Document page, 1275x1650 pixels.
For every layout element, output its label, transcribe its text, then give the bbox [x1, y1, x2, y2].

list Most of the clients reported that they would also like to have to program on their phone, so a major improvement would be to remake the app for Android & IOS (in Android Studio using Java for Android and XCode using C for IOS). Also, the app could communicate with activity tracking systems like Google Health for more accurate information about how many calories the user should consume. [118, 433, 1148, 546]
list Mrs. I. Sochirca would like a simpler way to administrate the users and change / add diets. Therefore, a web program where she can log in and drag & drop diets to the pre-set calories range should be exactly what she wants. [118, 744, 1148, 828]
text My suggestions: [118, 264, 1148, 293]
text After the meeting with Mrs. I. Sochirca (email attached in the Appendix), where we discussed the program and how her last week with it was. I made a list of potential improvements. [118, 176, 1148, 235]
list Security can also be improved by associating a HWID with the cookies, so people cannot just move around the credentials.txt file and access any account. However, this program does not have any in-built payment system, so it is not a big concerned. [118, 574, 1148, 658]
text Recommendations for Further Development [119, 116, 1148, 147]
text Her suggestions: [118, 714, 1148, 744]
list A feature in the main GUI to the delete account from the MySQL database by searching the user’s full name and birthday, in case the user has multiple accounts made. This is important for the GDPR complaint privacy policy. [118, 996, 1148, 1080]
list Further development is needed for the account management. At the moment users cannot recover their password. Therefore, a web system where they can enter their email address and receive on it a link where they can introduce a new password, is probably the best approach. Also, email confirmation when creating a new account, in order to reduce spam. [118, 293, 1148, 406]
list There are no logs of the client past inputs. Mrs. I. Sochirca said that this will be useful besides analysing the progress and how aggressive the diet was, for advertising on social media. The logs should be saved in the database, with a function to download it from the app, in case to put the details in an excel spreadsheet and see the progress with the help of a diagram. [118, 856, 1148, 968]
━━━━━━━━━━
SHORT PROBLEM
Copy out every one of the rows above word for word, keeping each line unchanged.

RESPONSE TO THIS EXERCISE
Document page, 1275x1650 pixels.
For every layout element, output its label, transcribe its text, then give the bbox [x1, y1, x2, y2].

list Most of the clients reported that they would also like to have to program on their phone, so a major improvement would be to remake the app for Android & IOS (in Android Studio using Java for Android and XCode using C for IOS). Also, the app could communicate with activity tracking systems like Google Health for more accurate information about how many calories the user should consume. [118, 433, 1148, 546]
list Mrs. I. Sochirca would like a simpler way to administrate the users and change / add diets. Therefore, a web program where she can log in and drag & drop diets to the pre-set calories range should be exactly what she wants. [118, 744, 1148, 828]
text My suggestions: [118, 264, 1148, 293]
text After the meeting with Mrs. I. Sochirca (email attached in the Appendix), where we discussed the program and how her last week with it was. I made a list of potential improvements. [118, 176, 1148, 235]
list Security can also be improved by associating a HWID with the cookies, so people cannot just move around the credentials.txt file and access any account. However, this program does not have any in-built payment system, so it is not a big concerned. [118, 574, 1148, 658]
text Recommendations for Further Development [119, 116, 1148, 147]
text Her suggestions: [118, 714, 1148, 744]
list A feature in the main GUI to the delete account from the MySQL database by searching the user’s full name and birthday, in case the user has multiple accounts made. This is important for the GDPR complaint privacy policy. [118, 996, 1148, 1080]
list Further development is needed for the account management. At the moment users cannot recover their password. Therefore, a web system where they can enter their email address and receive on it a link where they can introduce a new password, is probably the best approach. Also, email confirmation when creating a new account, in order to reduce spam. [118, 293, 1148, 406]
list There are no logs of the client past inputs. Mrs. I. Sochirca said that this will be useful besides analysing the progress and how aggressive the diet was, for advertising on social media. The logs should be saved in the database, with a function to download it from the app, in case to put the details in an excel spreadsheet and see the progress with the help of a diagram. [118, 856, 1148, 968]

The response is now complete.